# ACTIONS TO TAKE
- A) According to the text on Argentina's national rugby league team, what was the score of the 2016 Primer Torneo Sudamericano final?
- B) Summarize the text on Argentina's national rugby league team in two sentences.

[[ TEXT BLOCK, beginning ]]

The Argentina national rugby league team (formerly nicknamed the Penguins but now the Jabalis) represent Argentina in the sport of rugby league football.

== History ==
Argentina first played rugby league in 2005 when the Australian Police Rugby League Association organised a tour to Buenos Aires. The Australian Police team played two games against Argentina. The first was a 40–4 win for the Australian Police, with a crowd of 87 people attending. The second game was a 60–6 win for the Australian Police with a crowd attendance of 71.

The sport then remained dormant in the country for over 10 years before being revived in 2016 amidst a number of other South and Central American nations taking up the sport. Argentina saw its first domestic activity for a decade in November 2016 when it hosted the Primer Torneo Sudamericano de Rugby League, a slightly modified 9-a-side tournament in Miramar involving the national teams of Argentina and Chile, as well as a number of select sides from around the region which were bolstered by the Latin Heat organization. The final of the event was between the Argentinian and Chilean national teams, with Argentina winning 16–0.

In 2017, with great effort from the players and coaching staff, Argentina traveled to Chile by bus, to be in the inaugural Latinoamericano Championship. This was the first time that a Latin American championship was played with 13 players a side, three referees and full RLIF tournament rules. This event gave Argentina their first chance to earn World Ranking points and debut in the International Rankings. Argentina's first match of the tournament was a 36–6 win over Colombia. This win earned a spot in the Final against Chile with Argentina losing 32–12 to a team sporting a number of heritage players from Australia. The Argentinian team for the tournament was wholly made up of players from development and social leagues and no heritage players.

[[ TEXT BLOCK, end ]]
[[ DATA EXCERPTS, beginning ]]

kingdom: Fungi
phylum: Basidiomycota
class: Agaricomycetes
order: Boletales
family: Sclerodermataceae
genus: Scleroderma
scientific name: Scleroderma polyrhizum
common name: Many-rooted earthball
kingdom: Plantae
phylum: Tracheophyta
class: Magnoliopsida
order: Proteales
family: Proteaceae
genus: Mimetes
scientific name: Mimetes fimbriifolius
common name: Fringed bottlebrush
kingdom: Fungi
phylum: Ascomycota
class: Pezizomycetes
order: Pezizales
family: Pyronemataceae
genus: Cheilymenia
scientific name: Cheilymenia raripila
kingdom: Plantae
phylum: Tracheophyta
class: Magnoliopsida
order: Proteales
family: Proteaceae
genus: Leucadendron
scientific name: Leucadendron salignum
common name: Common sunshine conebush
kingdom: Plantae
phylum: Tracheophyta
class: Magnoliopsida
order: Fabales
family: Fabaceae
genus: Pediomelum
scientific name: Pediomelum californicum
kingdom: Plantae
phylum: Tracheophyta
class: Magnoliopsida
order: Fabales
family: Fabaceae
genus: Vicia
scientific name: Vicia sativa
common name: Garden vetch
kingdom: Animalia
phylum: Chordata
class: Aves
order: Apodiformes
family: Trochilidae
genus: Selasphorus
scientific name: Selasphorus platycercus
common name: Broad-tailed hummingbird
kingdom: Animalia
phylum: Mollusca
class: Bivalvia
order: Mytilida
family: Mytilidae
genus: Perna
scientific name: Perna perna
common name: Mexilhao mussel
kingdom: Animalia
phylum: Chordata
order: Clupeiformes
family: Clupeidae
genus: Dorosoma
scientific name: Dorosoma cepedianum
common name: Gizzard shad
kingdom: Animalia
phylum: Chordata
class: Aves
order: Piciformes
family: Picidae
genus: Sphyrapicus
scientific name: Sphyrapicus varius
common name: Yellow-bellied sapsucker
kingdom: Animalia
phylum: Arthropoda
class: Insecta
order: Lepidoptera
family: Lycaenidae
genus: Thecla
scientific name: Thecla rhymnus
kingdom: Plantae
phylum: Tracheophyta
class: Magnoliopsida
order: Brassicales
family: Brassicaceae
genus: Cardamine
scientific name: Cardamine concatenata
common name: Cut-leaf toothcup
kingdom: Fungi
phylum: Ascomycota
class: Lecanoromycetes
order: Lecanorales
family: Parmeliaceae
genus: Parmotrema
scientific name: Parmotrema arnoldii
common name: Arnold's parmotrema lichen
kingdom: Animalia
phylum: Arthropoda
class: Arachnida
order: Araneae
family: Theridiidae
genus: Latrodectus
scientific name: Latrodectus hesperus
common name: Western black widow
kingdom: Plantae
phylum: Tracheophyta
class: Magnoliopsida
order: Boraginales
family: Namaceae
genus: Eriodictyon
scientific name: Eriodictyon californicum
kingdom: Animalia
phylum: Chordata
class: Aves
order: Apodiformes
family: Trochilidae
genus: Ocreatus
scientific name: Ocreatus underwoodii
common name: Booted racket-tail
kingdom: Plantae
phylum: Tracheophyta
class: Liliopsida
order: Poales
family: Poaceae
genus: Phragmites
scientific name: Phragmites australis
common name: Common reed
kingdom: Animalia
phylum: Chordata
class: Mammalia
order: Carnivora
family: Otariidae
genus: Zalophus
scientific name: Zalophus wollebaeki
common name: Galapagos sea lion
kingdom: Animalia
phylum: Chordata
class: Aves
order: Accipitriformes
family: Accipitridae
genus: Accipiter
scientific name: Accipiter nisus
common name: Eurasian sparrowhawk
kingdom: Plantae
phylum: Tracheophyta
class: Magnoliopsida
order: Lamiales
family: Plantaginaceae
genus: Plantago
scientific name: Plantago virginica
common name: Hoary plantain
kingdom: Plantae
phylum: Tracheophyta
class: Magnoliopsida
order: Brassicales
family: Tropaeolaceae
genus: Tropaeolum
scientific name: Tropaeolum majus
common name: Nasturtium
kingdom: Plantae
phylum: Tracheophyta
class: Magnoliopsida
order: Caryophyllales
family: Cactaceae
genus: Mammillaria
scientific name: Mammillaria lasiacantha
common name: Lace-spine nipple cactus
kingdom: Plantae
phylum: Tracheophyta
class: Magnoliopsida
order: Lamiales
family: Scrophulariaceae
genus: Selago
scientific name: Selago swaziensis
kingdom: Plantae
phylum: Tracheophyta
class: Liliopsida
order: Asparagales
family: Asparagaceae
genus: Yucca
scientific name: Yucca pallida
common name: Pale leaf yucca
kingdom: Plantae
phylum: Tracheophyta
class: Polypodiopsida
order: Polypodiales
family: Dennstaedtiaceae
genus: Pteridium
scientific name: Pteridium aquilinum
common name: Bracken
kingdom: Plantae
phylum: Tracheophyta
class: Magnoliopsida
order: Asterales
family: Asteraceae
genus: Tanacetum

[[ DATA EXCERPTS, end ]]

# YOUR WRITTEN ANSWERS
- A) Argentina beat Chile 16–0.

- B) Argentina first played rugby league in 2005, losing two games to a touring Australian Police team. The sport then lay dormant for over 10 years until its 2016 revival, when Argentina beat Chile 16–0 in a 9-a-side tournament final in Miramar, and in 2017 it earned its first chance at World Ranking points at the inaugural Latinoamericano Championship, where it beat Colombia 36–6 before losing the final to Chile 32–12.